إِنْ هُمْ إِلَّا كَالْأَنْعَامِ ۖ بَلْ هُمْ أَضَلُّ سَبِيلًا

Mereka itu hanyalah seperti hewan ternak, bahkan lebih sesat jalannya”. (QS Al-Furqon ; 44)

Dikatakan lebih sesat karena orang yahudi memiliki pemahaman dan akal berbeda dengan keledai yang tidak punya akal dan tidak bisa membaca. Ini adalah perumpamaan yang sangat buruk yang Allah ﷻ berikan kepada orang – orang yahudi.
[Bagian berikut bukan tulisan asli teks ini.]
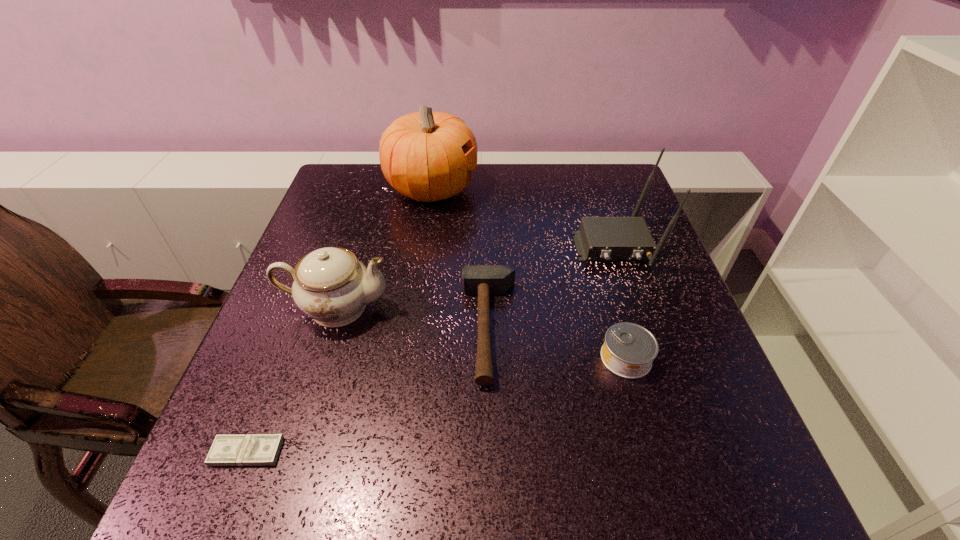
The width and height of the screenshot is (960, 540). Identify the location of pumpkin. (427, 156).

You are a GUI agent. You are given a task and a screenshot of the screen. Output one action in this format:
    pyautogui.click(x=<x>, y=<y>)
    Task: Click on the router
    The height and width of the screenshot is (540, 960).
    Given the screenshot: What is the action you would take?
    pyautogui.click(x=599, y=238)

At what (x,y) coordinates should I click in order to perform the action: click on the third tallest object. Please return your answer as a coordinate pair (x, y). This screenshot has width=960, height=540. Looking at the image, I should click on (330, 285).

The height and width of the screenshot is (540, 960). In order to click on can in this screenshot , I will do `click(629, 349)`.

The image size is (960, 540). I want to click on hammer, so click(x=483, y=280).

Locate an element on the screen. the nearest object is located at coordinates (250, 449).

Where is `the shortest object`? The width and height of the screenshot is (960, 540). the shortest object is located at coordinates (250, 449).

Locate an element on the screen. This screenshot has width=960, height=540. vacant point located on the front-facing side of the farthest object is located at coordinates (600, 189).

Locate an element on the screen. The height and width of the screenshot is (540, 960). vacant region located on the back of the router to connect cables is located at coordinates (653, 359).

Find the location of a particular element. The image size is (960, 540). vacant space located at the spout of the third tallest object is located at coordinates (469, 308).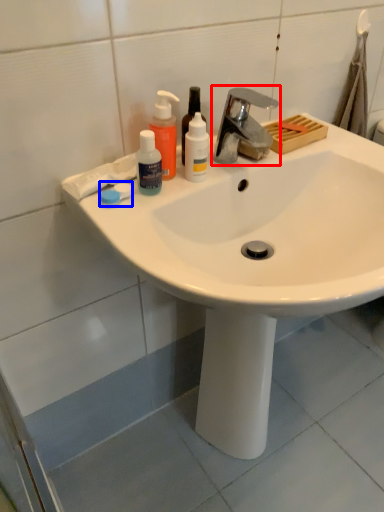
Question: Which of the following is the closest to the observer, tap (highlighted by a red box) or soap (highlighted by a blue box)?

Choices:
 (A) tap
 (B) soap

Answer: (A)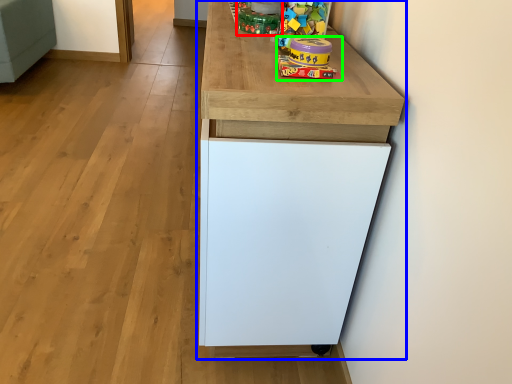
Question: Considering the real-world distances, which object is closest to toy (highlighted by a red box)? cabinetry (highlighted by a blue box) or toy (highlighted by a green box).

Choices:
 (A) cabinetry
 (B) toy

Answer: (B)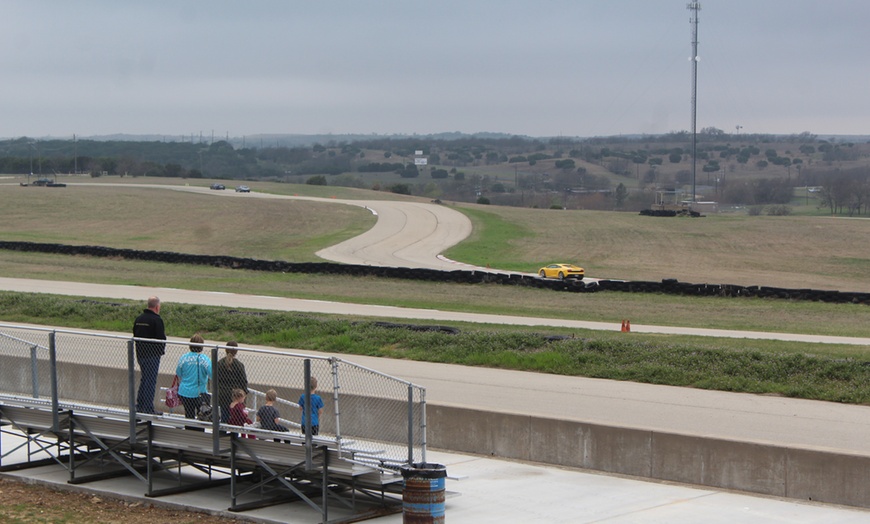
Where is `2 seating areas`? The height and width of the screenshot is (524, 870). 2 seating areas is located at coordinates (231, 453), (62, 408).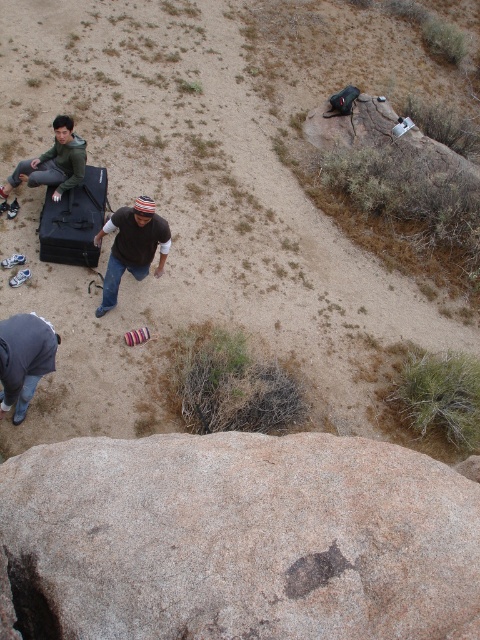
Between brown rough rock at bottom and gray fabric squat at lower left, which one is positioned higher?

gray fabric squat at lower left is above.

Is brown rough rock at bottom closer to camera compared to gray fabric squat at lower left?

Yes, brown rough rock at bottom is in front of gray fabric squat at lower left.

I want to click on brown rough rock at bottom, so click(x=239, y=538).

Is point (202, 20) closer to camera compared to point (37, 326)?

No, (202, 20) is further to viewer.

Does brown rock at center appear on the right side of gray fabric squat at lower left?

Yes, brown rock at center is to the right of gray fabric squat at lower left.

Is point (388, 342) positioned before point (52, 353)?

No, (388, 342) is further to viewer.

Image resolution: width=480 pixels, height=640 pixels. I want to click on brown rock at center, so click(191, 220).

Who is taller, brown rock at center or brown cotton shirt at center?

brown rock at center

Is point (337, 428) positioned behind point (148, 257)?

Yes.

Where is `brown rock at center`? brown rock at center is located at coordinates (191, 220).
Inilah kaitanya kenapa tiba-tiba Allah membahas tentang orang yahudi, dikarenakan setelah Allah menyebutkan bahwa Rasulullah ﷺ adalah nikmat bagi orang-orang Arab dan kepada seluruh umat manusia termasuk didalamnya orang-orang yahudi tapi mereka tidak mau beriman, mereka menganggap bahwa Nabi shallallahu álaihi wasallam yang berasal dari bangsa Arab tidak pantas untuk mereka imani. Semua itu karena sifat hasad yang ada pada diri mereka.

_____________________

Footnote :

([1]) Lihat Al-Bahrul Muhith fi Tafsir karya Abu Hayyan Al-Andalusy 10/173.

([2]) Lihat Al-Bidayah wan Nihayah 4/524-525.